La isla de Shahparir, el punto más extremo del litoral que comienza en Cox’s Bazar y llega hasta las inmediaciones de la costa de Birmania, se ha convertido en la puerta de entrada de los cientos de refugiados que todavía continúan afluyendo a Bangladesh. La intensificación de las patrullas de la guardia costera birmana les obliga ahora a viajar durante la noche para evitar ser apresados.

Durante el día resulta fácil ver el humo que todavía se eleva de las aldeas rohingya del entorno que han sido asoladas por el fuego.

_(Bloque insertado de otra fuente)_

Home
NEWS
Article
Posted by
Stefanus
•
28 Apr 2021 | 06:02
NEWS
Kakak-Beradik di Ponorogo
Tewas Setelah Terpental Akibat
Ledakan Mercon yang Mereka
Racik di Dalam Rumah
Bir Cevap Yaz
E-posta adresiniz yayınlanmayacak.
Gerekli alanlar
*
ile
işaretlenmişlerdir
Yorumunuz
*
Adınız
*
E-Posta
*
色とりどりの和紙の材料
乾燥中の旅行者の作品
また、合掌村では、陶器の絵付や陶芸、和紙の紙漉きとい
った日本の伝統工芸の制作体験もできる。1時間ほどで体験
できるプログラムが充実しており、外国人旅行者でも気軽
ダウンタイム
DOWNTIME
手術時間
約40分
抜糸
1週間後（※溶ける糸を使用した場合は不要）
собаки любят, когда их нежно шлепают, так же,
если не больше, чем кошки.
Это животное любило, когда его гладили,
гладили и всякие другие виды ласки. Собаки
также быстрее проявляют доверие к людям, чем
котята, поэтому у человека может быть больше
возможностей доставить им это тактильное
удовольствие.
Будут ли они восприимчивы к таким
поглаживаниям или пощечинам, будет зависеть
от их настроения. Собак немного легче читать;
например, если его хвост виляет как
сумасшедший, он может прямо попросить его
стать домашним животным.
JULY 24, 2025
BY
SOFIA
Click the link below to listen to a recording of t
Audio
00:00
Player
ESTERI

Shahparir es también un ejemplo de cómo esta migración obligada ha generado todo un negocio en torno a la miseria de los rohingya. Durante el clímax del éxodo, los propietarios de los lanchones que usaban los rohingya -muchos de ellos de esa misma etnia- llegaron a cobrar más de 100 dólares por persona, toda una fortuna para este grupo de desposeídos.

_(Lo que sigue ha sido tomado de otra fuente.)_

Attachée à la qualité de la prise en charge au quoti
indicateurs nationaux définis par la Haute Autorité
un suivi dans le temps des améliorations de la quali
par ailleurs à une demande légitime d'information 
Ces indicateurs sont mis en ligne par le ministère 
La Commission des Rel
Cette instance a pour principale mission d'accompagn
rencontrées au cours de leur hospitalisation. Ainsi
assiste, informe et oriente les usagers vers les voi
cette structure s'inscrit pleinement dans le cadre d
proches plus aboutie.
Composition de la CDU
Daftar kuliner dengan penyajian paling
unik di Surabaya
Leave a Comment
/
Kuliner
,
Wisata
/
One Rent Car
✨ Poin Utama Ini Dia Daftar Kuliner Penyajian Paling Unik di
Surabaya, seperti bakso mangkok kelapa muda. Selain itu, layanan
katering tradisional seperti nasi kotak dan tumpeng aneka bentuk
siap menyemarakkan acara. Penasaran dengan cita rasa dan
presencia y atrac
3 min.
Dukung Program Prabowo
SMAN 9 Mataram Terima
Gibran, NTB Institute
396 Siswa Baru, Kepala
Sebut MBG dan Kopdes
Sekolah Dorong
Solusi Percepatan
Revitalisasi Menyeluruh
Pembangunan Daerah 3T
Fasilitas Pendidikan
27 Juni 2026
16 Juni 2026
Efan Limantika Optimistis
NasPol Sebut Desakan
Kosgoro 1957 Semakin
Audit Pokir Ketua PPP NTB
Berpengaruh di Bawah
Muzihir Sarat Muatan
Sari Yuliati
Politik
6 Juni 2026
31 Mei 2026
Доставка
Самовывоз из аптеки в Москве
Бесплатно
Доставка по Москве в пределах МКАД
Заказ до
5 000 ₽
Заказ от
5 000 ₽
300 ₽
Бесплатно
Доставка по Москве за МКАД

Este comportamiento se generalizó de tal manera que el pasado día 12, durante su visita a los campos de refugiados de Cox’s Bazar, la propia primera ministra del país, Sheikh Hasina, exigió que la “difícil situación de los refugiados no se explote para conseguir hacer fortuna”.

El diario Dhaka Tribune, uno de los medios más activos a la hora de denunciar estas conductas, alertó que lejos de amainar lo que había empezado “siendo algo que buscaba un mero beneficio ha derivado en crimen organizado y piratería”.

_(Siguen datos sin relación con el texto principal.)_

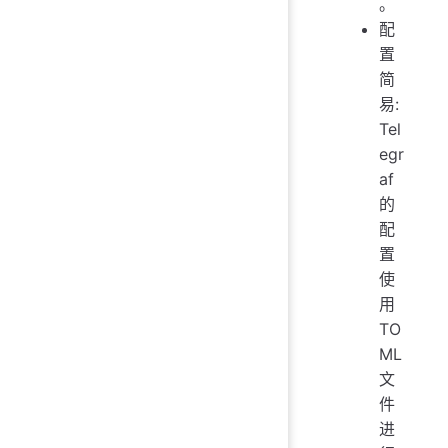
。
配
置
简
易:
Tel
egr
af
的
配
置
使
用
TO
ML
文
件
进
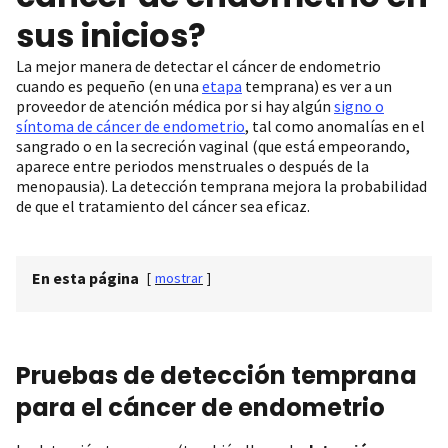
sus inicios?
La mejor manera de detectar el cáncer de endometrio
cuando es pequeño (en una
etapa
temprana) es ver a un
proveedor de atención médica por si hay algún
signo o
síntoma de cáncer de endometrio
, tal como anomalías en el
sangrado o en la secreción vaginal (que está empeorando,
aparece entre periodos menstruales o después de la
menopausia). La detección temprana mejora la probabilidad
de que el tratamiento del cáncer sea eficaz.
En esta página
[
mostrar
]
Pruebas de detección temprana
para el cáncer de endometrio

Las fuerzas de seguridad locales han llegado a quemar varios botes dedicados al trasvase de los rohingya desde Birmania y han confiscado otros tantos “para dar ejemplo”, en palabras del teniente coronel Ariful Islam, de la Guardia Fronteriza, citado por la prensa local.

“No se puede decir que están rescatando. Es extorsión. Deberían rescatar a la gente, pero no por cuestiones de dinero. Estamos insistiendo en que no debe existir el tráfico de seres humanos”, añadió.

En su esfuerzo por frenar estos abusos, las autoridades han creando tribunales móviles que han sentenciado ya a 150 personas a penas de hasta 6 meses de cárcel desde que se inició la crisis, según declaró Zahid Hossain Siddique -un alto funcionario de la localidad de Teknaf- a la agencia Afp.

Pero todos estos intentos no han impedido que las mafias locales o simples grupos de desaprensivos sigan utilizado el caos para aprovecharse de la desdicha de los rohingya. Ellos mismos han denunciado incontables casos de robos -e incluso de secuestros-, especialmente del ganado que consiguen traer en ocasiones hasta Bangladesh.

“Hemos confiscado muchas vacas a los criminales y se las hemos devuelto a los rohingya. Mucha gente en Bangladesh les está robando sus pertenencias. Estamos intentando evitarlo”, afirmó Iqbal Ahmed, un oficial de un batallón de Guardias de Frontera.